→ Task item A
In the piece on M. Night Shyamalan's movies, rewrite the passage from "You get the" to "screwed the pooch.", replacing "cartoon" with "animated show".
→ Task item B
Write the next part of the piece on M. Night Shyamalan's movies, picking up after its final sentence.
**** Exercise text ****
In between then and now, Shyamalan wrote and directed “The Last Airbender”, which I haven’t seen. I suppose, once it hits cable, I’ll watch it. It has – unbelievably - an even lower Tomatometer score than “The Happening” (6% to 18%).
Here are some of my favorite blurbs from it’s Rotten Tomatoes page, in order to give some context of why I believe, without having seen it, that Shyamalan’s downward trend has continued:
“Mere words can barely describe the sheer inanity on display.” – Mike McGranaghan, Aisle Seat.
“Why do the water tribe have so much difficulty defeating their fire opponents when the battle takes place on the ocean?” – Andreas Heinemann, Flicks.co.nz
“Unspeakably bad dialogue delivered by excruciatingly bad actors in a plot so illogical and stupid it kills unicorns.” - Marc Fennell, Channel 10 Australia
And that’s just page one.
Roger Ebert leads his review by saying ” ‘The Last Airbender’ is an agonizing experience in every category I can think of and others still waiting to be invented”
You get the idea. The thing is too, the real crime of “The Last Airbender” is that the cartoon series from Nickelodeon was excellent. (They’ve announced a sequel, and I’m extremely excited about it) Not only was it a fantastic, fantastic cartoon, it was RIPE fodder for a fantasy franchise. I mean, if it had been done properly, it could have been a better franchise than “Harry Potter”. It has just as many movies in it, and far less McGuffin chases. But Shyamalan screwed the pooch.
In the end, the cold hard facts are these. M Night has been delivering an ever decreasing calibre of movie since the very first movie he made. These charts are well circulated, but for those who haven’t seen them, here you go:
What the hell happened to this guy?
I heard a podcast earlier this year with Kevin Smith. I think it was on Filmschoolrejects. Anyways, in it, Smith basically confesses that he realizes his movies have sucked at times, and explains the fact that he honestly ran out of ideas at one point. As a disenfranchised young man, he had some things to say, had some ideas for some movies to make, and he lived the dream. He got to make them. And then… he was still expected to keep making movies. So he wound up making movies that he didn’t have his heart into – not that he wasn’t trying his best, just that they didn’t MOVE him to be made like “Clerks” or “Mallrats” or “Chasing Amy”. I’m not really a Kevin Smith fan, but he was so candid and illuminating that I really gained a lot of respect for him.
**** Stored data ****
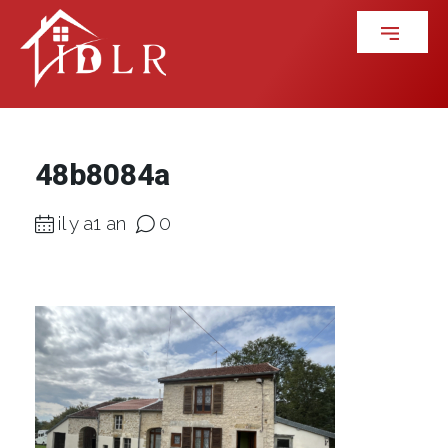
48b8084a
il y a1 an
0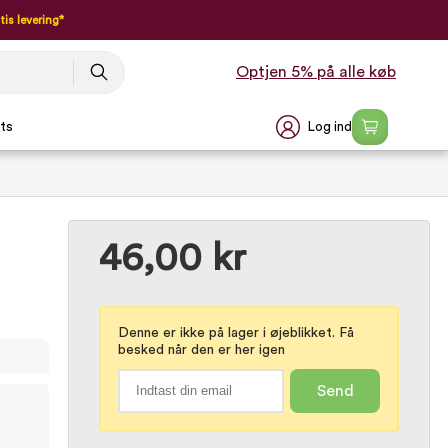
tis levering*
Optjen 5% på alle køb
Log ind
ts
46,00 kr
Denne er ikke på lager i øjeblikket. Få
besked når den er her igen
Send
****
→ Task result A
You get the idea. The thing is too, the real crime of “The Last Airbender” is that the animated show series from Nickelodeon was excellent. (They’ve announced a sequel, and I’m extremely excited about it) Not only was it a fantastic, fantastic animated show, it was RIPE fodder for a fantasy franchise. I mean, if it had been done properly, it could have been a better franchise than “Harry Potter”. It has just as many movies in it, and far less McGuffin chases. But Shyamalan screwed the pooch.

→ Task result B
Maybe that’s what happened to M Night. Maybe he just… ran out of good ideas and had to keep working in spite of it. Maybe he was never that good to begin with, he only had a couple of lucky scripts that the actors bought into wholeheartedly, and then they put their best efforts into them and carried the day…. I don’t know. It’s still a mystery.
I do know that M Night is reportedly making a sci-fi flick with Will Smith and his son Jaden. I suppose if anyone can resurrect his career, the biggest box office draw on Earth can. Not that Shyamalan needs the gate, his movies have made enough money to keep him in business. I just can’t imagine this being any good. That’s where I’m at now. It’s a shame.
But the biggest shame of all is, even if it IS good, I wont be able to call Shyamalan a “Great Director” ever again. It’s sad, because at one moment in time, I was SO sure he would be. But now, the damage has been done, and it’s irreparable. Every Director has a stinker or two on their resume somewhere… that’s fine. But a “Great Director” does not throw out three consecutive shitbombs in a row.